A little out of my price range.

Sorry.

Janis


----------



## SpaceCadet12364 (Apr 27, 2003)

Aw man, wouldn't mind moving back to Poulsbo. Had a house out there many years ago, in the Edgewater Estates area. Nothing as sumptious-sounding as yours though.


----------



## ChristieAcres (Apr 11, 2009)

If you wish for information on this property, please send me a private message, and include your email address. This way, I can send you the listing via email (plenty of pictures). 

The house is amazing, but when you get past that, as you walk around, and hike, the property? There is a G R E A T spot to plant about (50) Blueberry Bushes, another that would work well as the Orchard area, another for some Cattle/Goats/Sheep, another for Chickens, and the list goes on. There is enough Alder for a self-sustaining source of firewood. The rest of the Timber (1,500 trees) can be logged in 10 and then 15 years (they vary in ages). 

I really see that property as being just wonderful for a Multi-Generational Family, Big Family, Small Family, Single (s) with great ambitions, Investor (s), and anybody not in that group who is into self-sustaining, tree farming, and the list goes on.

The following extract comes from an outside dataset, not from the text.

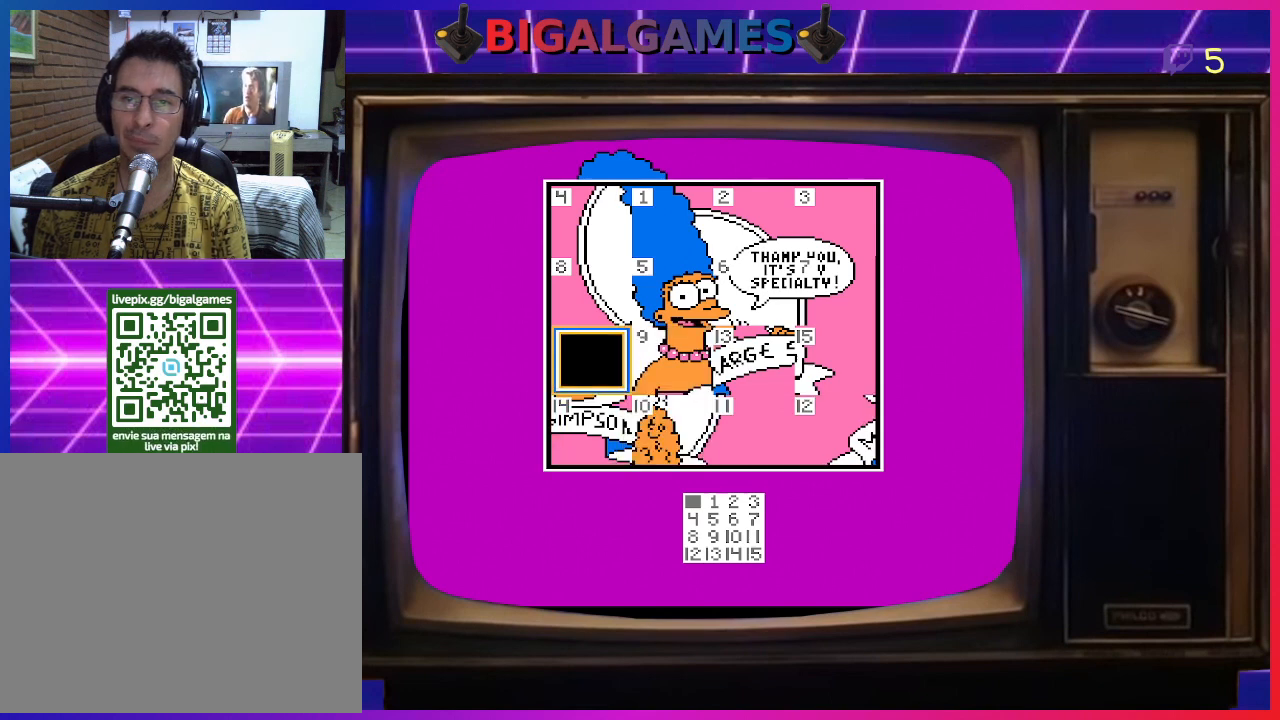
{"buttons": ["CIRCLE"], "right_stick": "center", "events": [[167, "DPAD_DOWN", "down"], [267, "DPAD_DOWN", "up"], [467, "CIRCLE", "down"]]}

Okay, anybody have suggestions for chicken names (only old fashioned names, please, and they need to be for hens)?


----------



## prairiedog (Jan 18, 2007)

Boy that would be nice. We are muti-generational family and love the area but its just too much money for us


----------



## ChristieAcres (Apr 11, 2009)

Since I didn't know how to edit the Thread or Update it, I reposted. This property qualifies for LEASE PURCHASE, USDA, Conventional, FHA, VA, and Cash out.


----------



## ChristieAcres (Apr 11, 2009)

Property is NOT in Foreclosure, but Sellers are retired and have moved. The Price is now $455,000. IF an Offer isn't received by 5/15/09, it will be given back to the Bank. This couple can't afford to keep paying the mortgage and they are selling at ZERO PROFIT. If you would like the listing to be sent to you via email, please email me at [email protected]


----------



## buffalocreek (Oct 19, 2007)

I think you're listing this property in the wrong place. Try $69,500 and you might get a rise.


----------



## ChristieAcres (Apr 11, 2009)

I am located on the Olympic Peninsula, across the water from Seattle WA. Although property values are down, our values are holding much higher than most of the Country. The price is established simply to pay off the Mortgage! FYI- Foreclosure property SOLD next to our property in (3) days flat- just under (5) acres, logged, with a large house needing a LOT of work ($395,000). 

The 18.99 Acre Property has (2) HOUSES (one a 4 BR Chalet Style Home built above Engineering Standards and the other a Fixer), is zoned RP-10 (which means it can be split into two Parcels), has 1,500 LARGE Trees growing on it. Oh value? Over $100,000 in today's market- these can be logged in 10 and 15 years respective of planting dates (1,000 and 500 in number). There is a Shop the guy built a SHIP IN- kind of big, and 3 PHASE POWER (you can't hardly get that anywhere around here). Also, the Property can be rezoned Light Industrial or kept Rural. IF this goes back to the Bank, they will hold it, I'd wager.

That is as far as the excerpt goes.